__Assignment__. Reproduce the lines below exactly, starting with the line that contains "sen zum Nachreisen" and continuing through the line that contains "地，能表现自我。一位教师在教学《雨点》一课时，为了让学生理解". Leave the pictures out of your answer.

[[ Recorded information open ]]

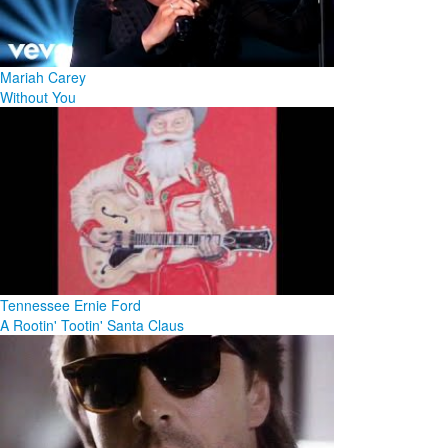
Mariah Carey
Without You
Tennessee Ernie Ford
A Rootin' Tootin' Santa Claus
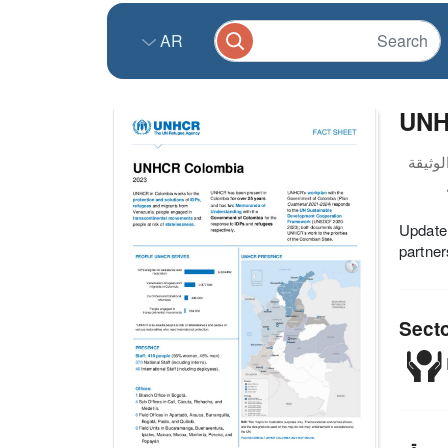
AR
UNH
Update 
partner
Sect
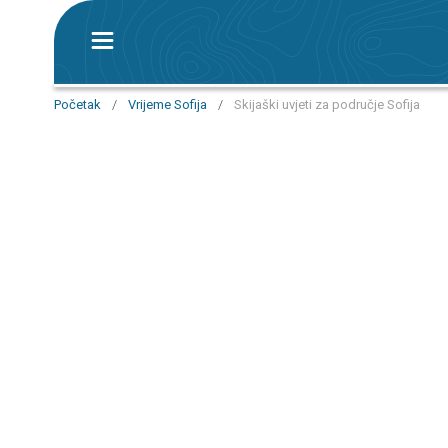
Početak
/
Vrijeme Sofija
/
Skijaški uvjeti za područje Sofija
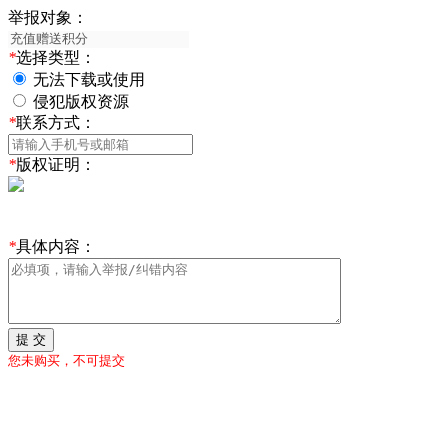
举报对象：
*
选择类型：
无法下载或使用
侵犯版权资源
*
联系方式：
*
版权证明：
*
具体内容：
提 交
您未购买，不可提交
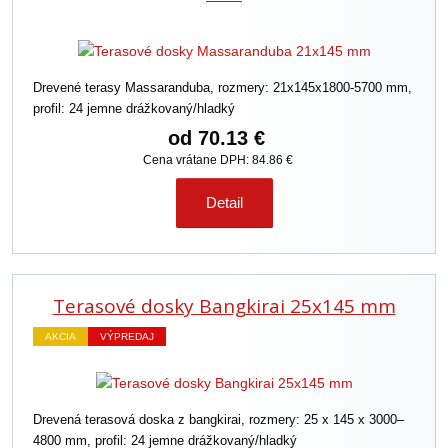
Drevené terasy Massaranduba, rozmery: 21x145x1800-5700 mm,
profil: 24 jemne drážkovaný/hladký
od
70.13 €
Cena vrátane DPH: 84.86 €
Detail
Terasové dosky Bangkirai 25x145 mm
AKCIA
VÝPREDAJ
Drevená terasová doska z bangkirai, rozmery: 25 x 145 x 3000–
4800 mm, profil: 24 jemne drážkovaný/hladký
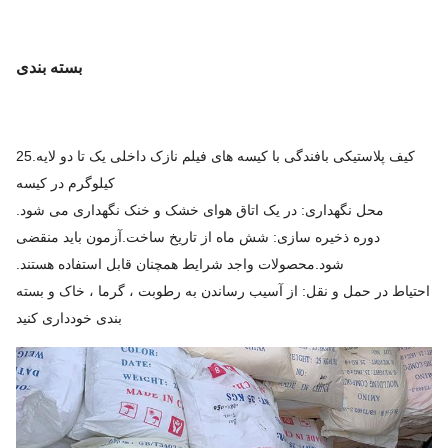
بسته بندی
کیف پلاستیکی بافندگی با کیسه های فیلم نازک داخلی یک تا دو لایه.25
کیلوگرم در کیسه
محل نگهداری: در یک اتاق هوای خشک و خنک نگهداری می شود.
دوره ذخیره سازی: شش ماه از تاریخ ساخت.آزمون باید منقضی
شود.محصولات واجد شرایط همچنان قابل استفاده هستند.
احتیاط در حمل و نقل: از آسیب رساندن به رطوبت ، گرما ، خاک و بسته
بندی خودداری کنید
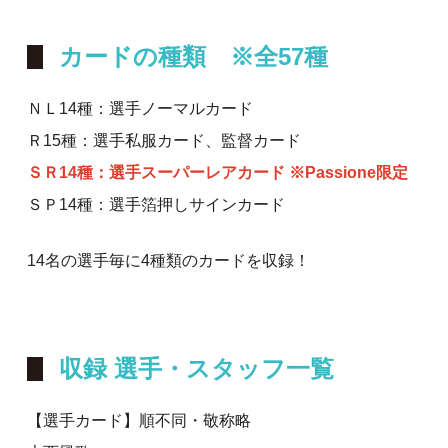
カードの種類 ※全57種
ＮＬ14種：選手ノーマルカード
Ｒ15種：選手私服カード、監督カード
ＳＲ14種：選手スーパーレアカード ※Passione限定
ＳＰ14種：選手箔押しサインカード
14名の選手毎に4種類のカードを収録！
収録 選手・スタッフ一覧
【選手カード】順不同・敬称略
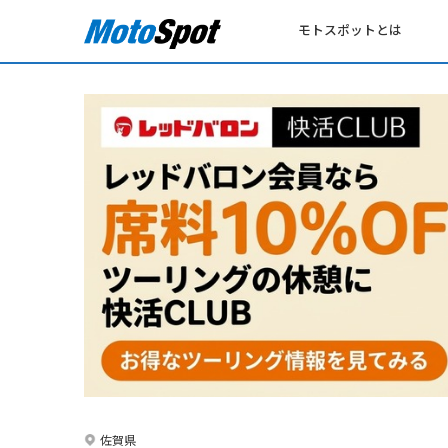
モトスポットとは
佐賀県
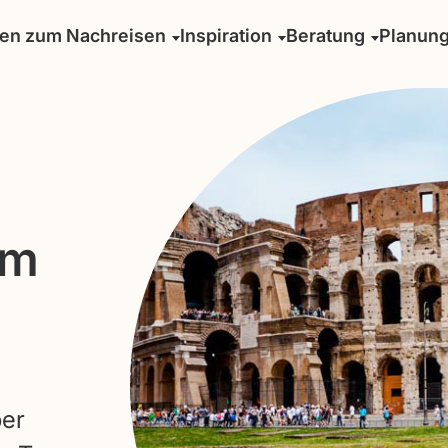
sen zum Nachreisen
Inspiration
Beratung
Planun
mm
ber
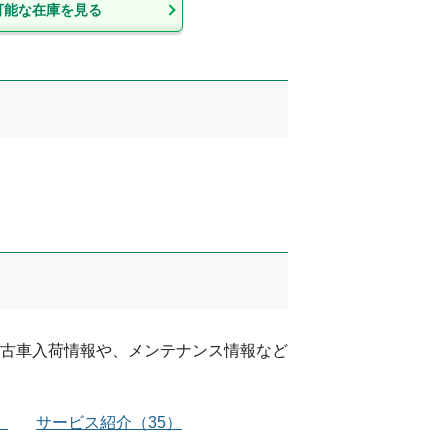
可能な在庫を見る
古車入荷情報や、メンテナンス情報など
）
サービス紹介
（
35
）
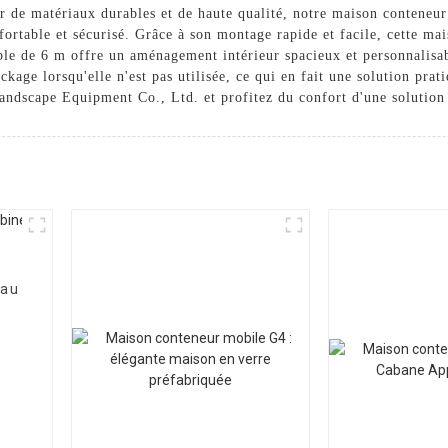
ir de matériaux durables et de haute qualité, notre maison conteneur
fortable et sécurisé. Grâce à son montage rapide et facile, cette mai
le de 6 m offre un aménagement intérieur spacieux et personnalisabl
tockage lorsqu'elle n'est pas utilisée, ce qui en fait une solution pr
ndscape Equipment Co., Ltd. et profitez du confort d'une solution 
eau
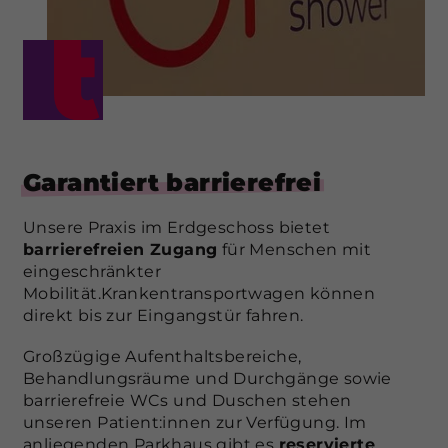
Garantiert barrierefrei
Unsere Praxis im Erdgeschoss bietet
barrierefreien Zugang
für Menschen mit
eingeschränkter
Mobilität.Krankentransportwagen können
direkt bis zur Eingangstür fahren.
Großzügige Aufenthaltsbereiche,
Behandlungsräume und Durchgänge sowie
barrierefreie WCs und Duschen stehen
unseren Patient:innen zur Verfügung. Im
anliegenden Parkhaus gibt es
reservierte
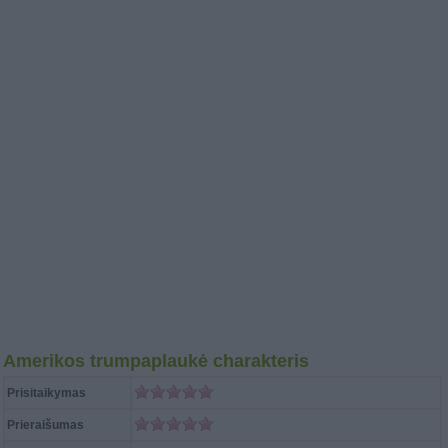
Amerikos trumpaplaukė charakteris
Prisitaikymas
Prieraišumas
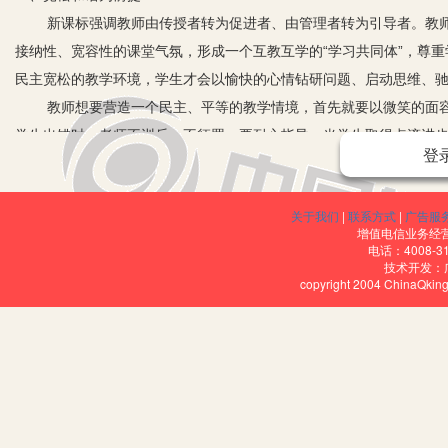
新课标强调教师由传授者转为促进者、由管理者转为引导者。教师要
接纳性、宽容性的课堂气氛，形成一个互教互学的“学习共同体”，尊
民主宽松的教学环境，学生才会以愉快的心情钻研问题、启动思维、
教师想要营造一个民主、平等的教学情境，首先就要以微笑的面容
学生出错时，老师不训斥，不惩罚，要耐心指导；当学生取得点滴进
登
学生们一起操作、一起讨论。对表现出色的学生以“你真行”“你真棒”
常鼓励他们说“你能行！好好想一想，慢慢来”等，使他们感到老师和
关于我们
|
联系方式
|
广告服
在轻松愉快的合作学习中完成了学习任务。
增值电信业务经营许
教育家陶行知先生曾明确指出：“创造力最能发挥的条件是民主。”
电话：4008-3
技术开发：
教学。语文的答案是丰富多彩的，语文的魅力在于此，语文课堂的活
copyright 2004 ChinaQk
的答案可能是千差万别、异彩纷呈的，这就是创造力的表现，也正是
性，建立新型的民主交流、教学相长的师生关系，多给学生展开想象
法。
二、学生参与为根本
要让学生成为学习的主人，课堂教学中，教师就要给学生提供独立
地，能表现自我。一位教师在教学《雨点》一课时，为了让学生理解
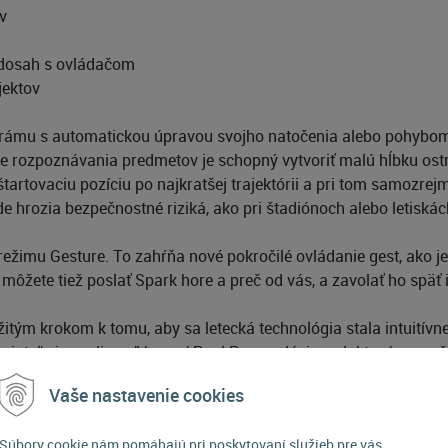
v
 dosah s ovládačom
jektov
anorámu s automatickou úpravou svojho natočenia alebo pohybom
e rozpoznávania predmetov je schopný vytvoriť malú hĺbku ostr
tartovaciu pozíciu po najkratšej trajektórii a pri tom samozre
e hrozia bezpečnostné riziká, ako pri štadiónoch alebo letiskác
 režimu Gesture. To zahŕňa nové pokročilé ovládanie gest, ako 
môžete tiež poslať Spark hore a preč od vás, a zavolať ho späť 
žitým krokom k tomu, aby sa letecká technológia stala intuití
 priateľmi a rodinou," hovorí Paul Pan, vedúci produktový mana
takže je ľahšie ako inokedy zachytiť a zdieľať svet z nových pe
Vaše nastavenie cookies
ivotným štýlom, ktorý môžete vziať kdekoľvek. Ľahko sa zmestí d
Súbory cookie nám pomáhajú pri poskytovaní služieb pre vás.
je pripravený naštartovať v priebehu niekoľkých sekúnd, kedyk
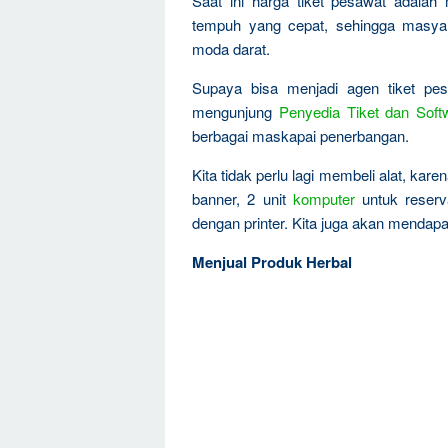
Saat ini harga tiket pesawat adalah
tempuh yang cepat, sehingga masyar
moda darat.
Supaya bisa menjadi agen tiket pesa
mengunjung
Penyedia Tiket dan Soft
berbagai maskapai penerbangan.
Kita tidak perlu lagi membeli alat, kar
banner, 2 unit
komputer
untuk reserva
dengan printer. Kita juga akan mendap
Menjual Produk Herbal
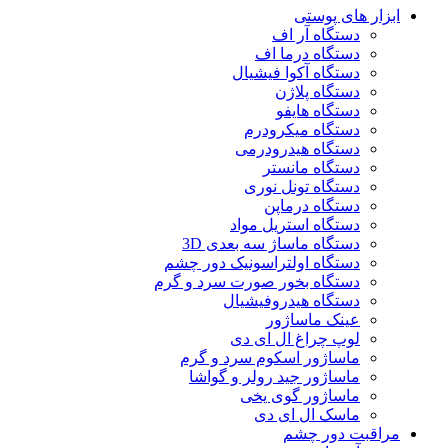
ابزار های پوستی
دستگاه آر اف
دستگاه درما اف
دستگاه آکوا فیشیال
دستگاه پلاژن
دستگاه هایفو
دستگاه میکرودرم
دستگاه هیدرودرمی
دستگاه مانستر
دستگاه تونل نوری
دستگاه درماپن
دستگاه استریل مواد
دستگاه ماساژ سه بعدی 3D
دستگاه اولتراسونیک دور چشم
دستگاه بخور صورت سرد و گرم
دستگاه هیدروفیشیال
عینک ماساژور
لوپ چراغ ال ای دی
ماساژور اسکوم سرد و گرم
ماساژور جید رولر و گواشا
ماساژور گوی یخی
ماسک ال ای دی
مراقبت دور چشم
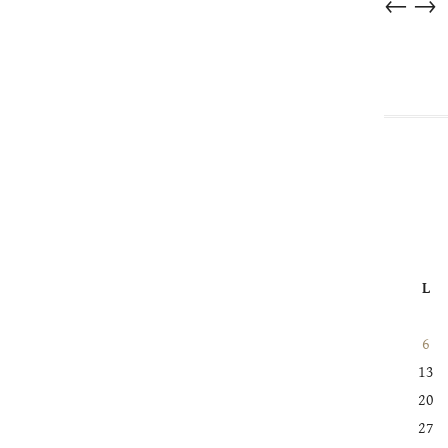
←
→
dans
cette
catégorie
L
6
13
20
27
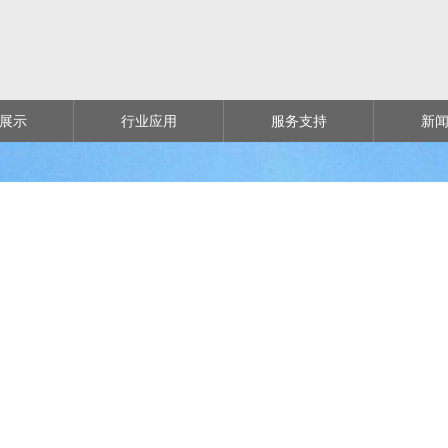
展示
行业应用
服务支持
新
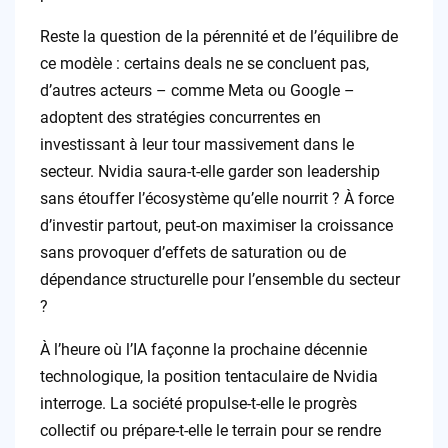
Reste la question de la pérennité et de l’équilibre de
ce modèle : certains deals ne se concluent pas,
d’autres acteurs – comme Meta ou Google –
adoptent des stratégies concurrentes en
investissant à leur tour massivement dans le
secteur. Nvidia saura-t-elle garder son leadership
sans étouffer l’écosystème qu’elle nourrit ? À force
d’investir partout, peut-on maximiser la croissance
sans provoquer d’effets de saturation ou de
dépendance structurelle pour l’ensemble du secteur
?
À l’heure où l’IA façonne la prochaine décennie
technologique, la position tentaculaire de Nvidia
interroge. La société propulse-t-elle le progrès
collectif ou prépare-t-elle le terrain pour se rendre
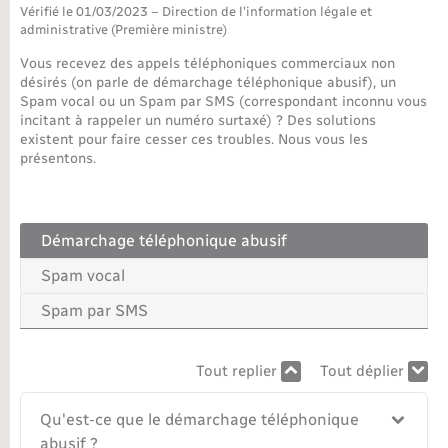
Vérifié le 01/03/2023 – Direction de l'information légale et
administrative (Première ministre)
Nouvel habitant
Vous recevez des appels téléphoniques commerciaux non
désirés (on parle de démarchage téléphonique abusif), un
Nouvelle activité
Spam vocal ou un Spam par SMS (correspondant inconnu vous
incitant à rappeler un numéro surtaxé) ? Des solutions
Numérique
existent pour faire cesser ces troubles. Nous vous les
présentons.
Organisation d’événement
Démarchage téléphonique abusif
Sécurité - Prévention
Spam vocal
Seniors
Spam par SMS
Transports
Tout replier
Tout déplier
Qu'est-ce que le démarchage téléphonique
Voirie et espace public
abusif ?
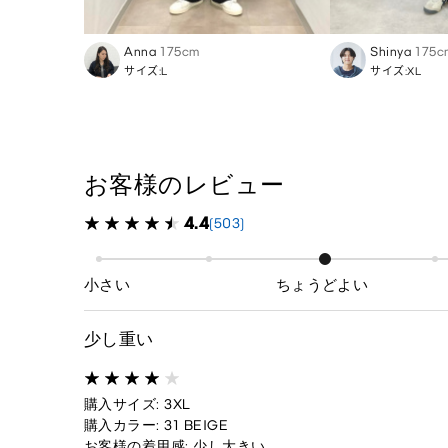
Anna
175cm
Shinya
175c
サイズ:L
サイズ:XL
お客様のレビュー
4.4
(503)
小さい
ちょうどよい
少し重い
購入サイズ: 3XL
購入カラー: 31 BEIGE
お客様の着用感: 少し大きい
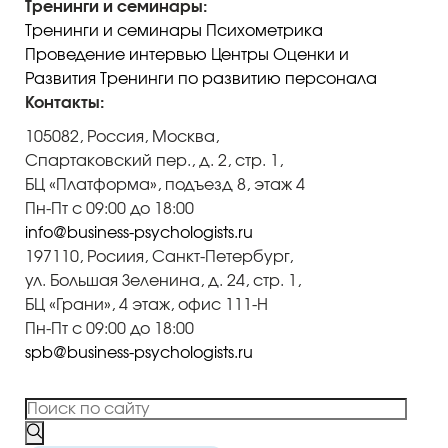
Тренинги и семинары:
Тренинги и семинары
Психометрика
Проведение интервью
Центры Оценки и
Развития
Тренинги по развитию персонала
Контакты:
105082, Россия, Москва,
Спартаковский пер., д. 2, стр. 1,
БЦ «Платформа», подъезд 8, этаж 4
Пн-Пт с 09:00 до 18:00
info@business-psychologists.ru
197110, Росиия, Санкт-Петербург,
ул. Большая Зеленина, д. 24, стр. 1,
БЦ «Грани», 4 этаж, офис 111-Н
Пн-Пт с 09:00 до 18:00
spb@business-psychologists.ru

[[ Recorded information closed ]]

__Response area__.
sen zum Nachreisen
Inspiration
Beratung
Planun
mm
ber
可能な在庫を見る
古車入荷情報や、メンテナンス情報など
）
サービス紹介
（
35
）
ir de matériaux durables et de haute qualité, notre maison conteneur
fortable et sécurisé. Grâce à son montage rapide et facile, cette mai
le de 6 m offre un aménagement intérieur spacieux et personnalisabl
tockage lorsqu'elle n'est pas utilisée, ce qui en fait une solution pr
ndscape Equipment Co., Ltd. et profitez du confort d'une solution 
eau
Garantiert barrierefrei
Unsere Praxis im Erdgeschoss bietet
barrierefreien Zugang
für Menschen mit
eingeschränkter
Mobilität.Krankentransportwagen können
direkt bis zur Eingangstür fahren.
Großzügige Aufenthaltsbereiche,
Behandlungsräume und Durchgänge sowie
barrierefreie WCs und Duschen stehen
unseren Patient:innen zur Verfügung. Im
anliegenden Parkhaus gibt es
reservierte
Amerikos trumpaplaukė charakteris
Prisitaikymas
Prieraišumas
新课标强调教师由传授者转为促进者、由管理者转为引导者。教师要
接纳性、宽容性的课堂气氛，形成一个互教互学的“学习共同体”，尊
民主宽松的教学环境，学生才会以愉快的心情钻研问题、启动思维、
教师想要营造一个民主、平等的教学情境，首先就要以微笑的面容
学生出错时，老师不训斥，不惩罚，要耐心指导；当学生取得点滴进
登
学生们一起操作、一起讨论。对表现出色的学生以“你真行”“你真棒”
常鼓励他们说“你能行！好好想一想，慢慢来”等，使他们感到老师和
关于我们
|
联系方式
|
广告服
在轻松愉快的合作学习中完成了学习任务。
增值电信业务经营许
教育家陶行知先生曾明确指出：“创造力最能发挥的条件是民主。”
电话：4008-3
技术开发：
教学。语文的答案是丰富多彩的，语文的魅力在于此，语文课堂的活
copyright 2004 ChinaQk
的答案可能是千差万别、异彩纷呈的，这就是创造力的表现，也正是
性，建立新型的民主交流、教学相长的师生关系，多给学生展开想象
法。
二、学生参与为根本
要让学生成为学习的主人，课堂教学中，教师就要给学生提供独立
地，能表现自我。一位教师在教学《雨点》一课时，为了让学生理解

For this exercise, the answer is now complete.